Novità e contestazioni
Due sono le grandi novità delle elezioni russe. I seggi saranno aperti anche nei ‘nuovi territori’: vale a dire le quattro regioni del Donbas (Donetsk, Lugansk, Zaporozhzhia e Kherson) che il 30 settembre 2022 si erano autoannesse a Mosca con un referendum non riconosciuto. Il Cremlino parla di 4.5 milioni di potenziali votanti, cifra che secondo il New York Times non è verificabile durante il conflitto. Per permettere una più ampia partecipazione alle urne, poi, da Piazza Rossa hanno deciso di implementare la modalità di voto online. Il problema? Tutti gli elettori sono inseriti in un unico grande listone, senza possibilità di distinguere da dove il voto sia stato emesso.
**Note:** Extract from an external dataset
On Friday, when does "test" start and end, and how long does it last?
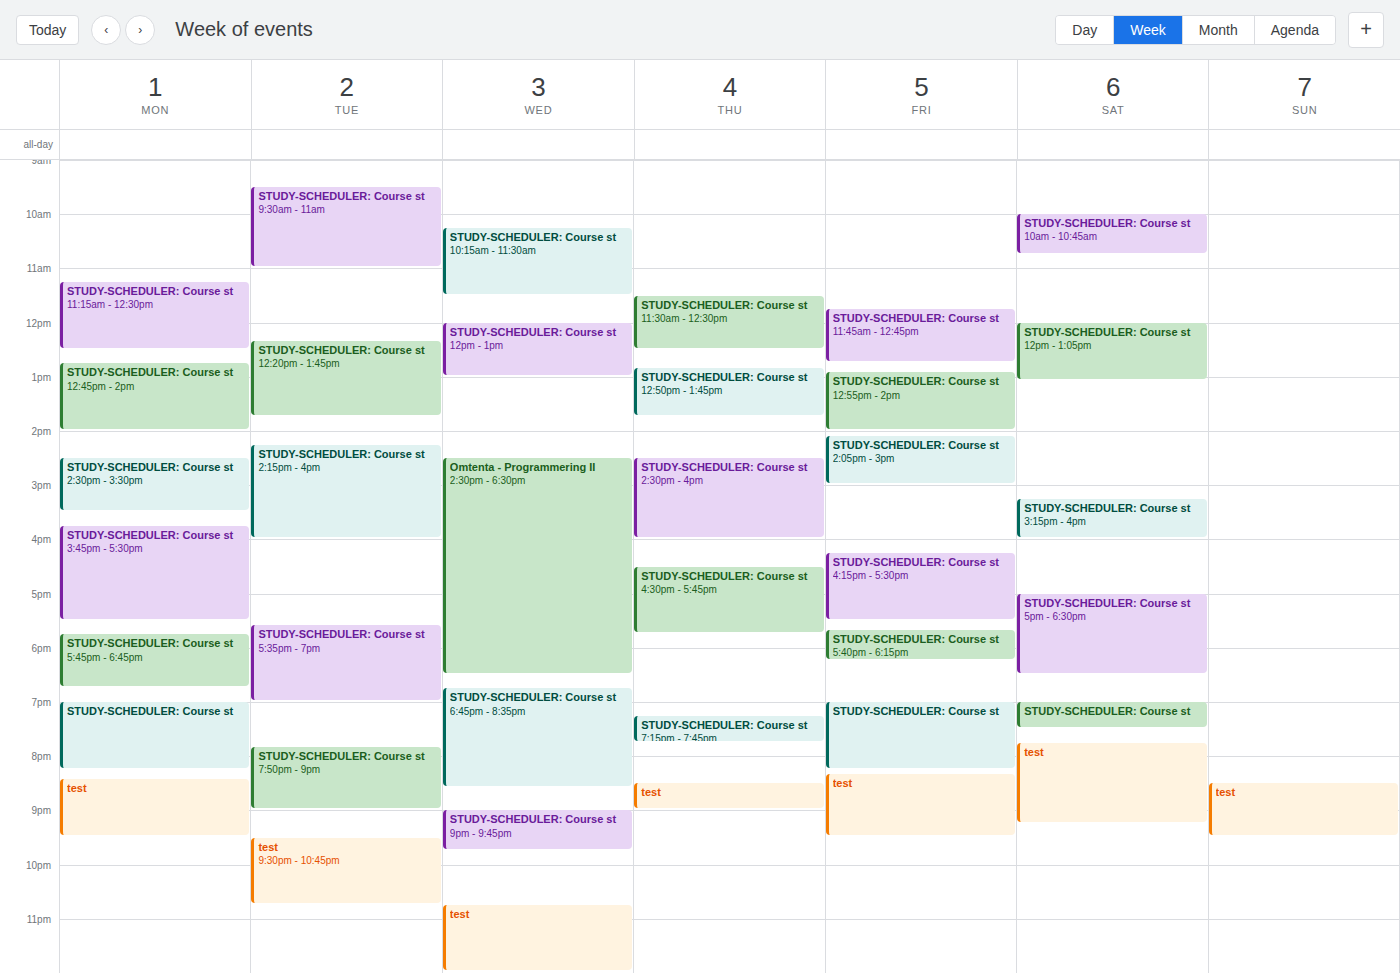
8:20 PM to 9:30 PM, 1 hour 10 minutes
Gli ultimi avvenimenti, in particolare la morte del dissidente Alexei Navalny, preoccupano non poco Putin. Da qui la necessità di proibire le manifestazioni pubbliche. La Fondazione Anti-Corruzione (FBK), fondata dallo stesso Navalny, ha indetto un Noon Against Putin. Un richiamo per tutti i contestatori dell’attuale presidente ad affollare i seggi domenica a mezzogiorno. Il confronto con la polizia sarà probabilmente inevitabile. Esattamente come la vittoria, in fin dei conti, dello stesso Vladimir Putin.